§ **What to work on**:
Rewrite the text read from each of the rows below with "Bus" replaced by "Van" and everything else unchanged, leaving out the pictures.

--- START ---

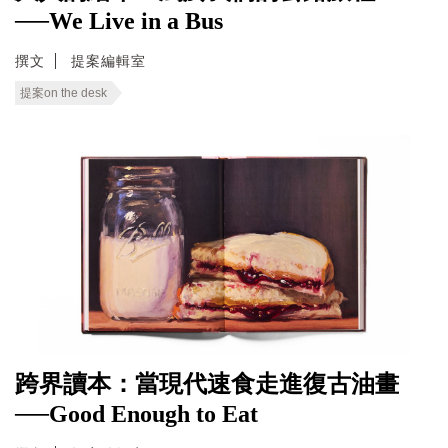
──We Live in a Bus
撰文
提案編輯室
提案on the desk
跨界讀本：當現代速食走進復古油畫
──Good Enough to Eat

--- END ---

§ **Finished exercise**:
──We Live in a Van
撰文
提案編輯室
提案on the desk
跨界讀本：當現代速食走進復古油畫
──Good Enough to Eat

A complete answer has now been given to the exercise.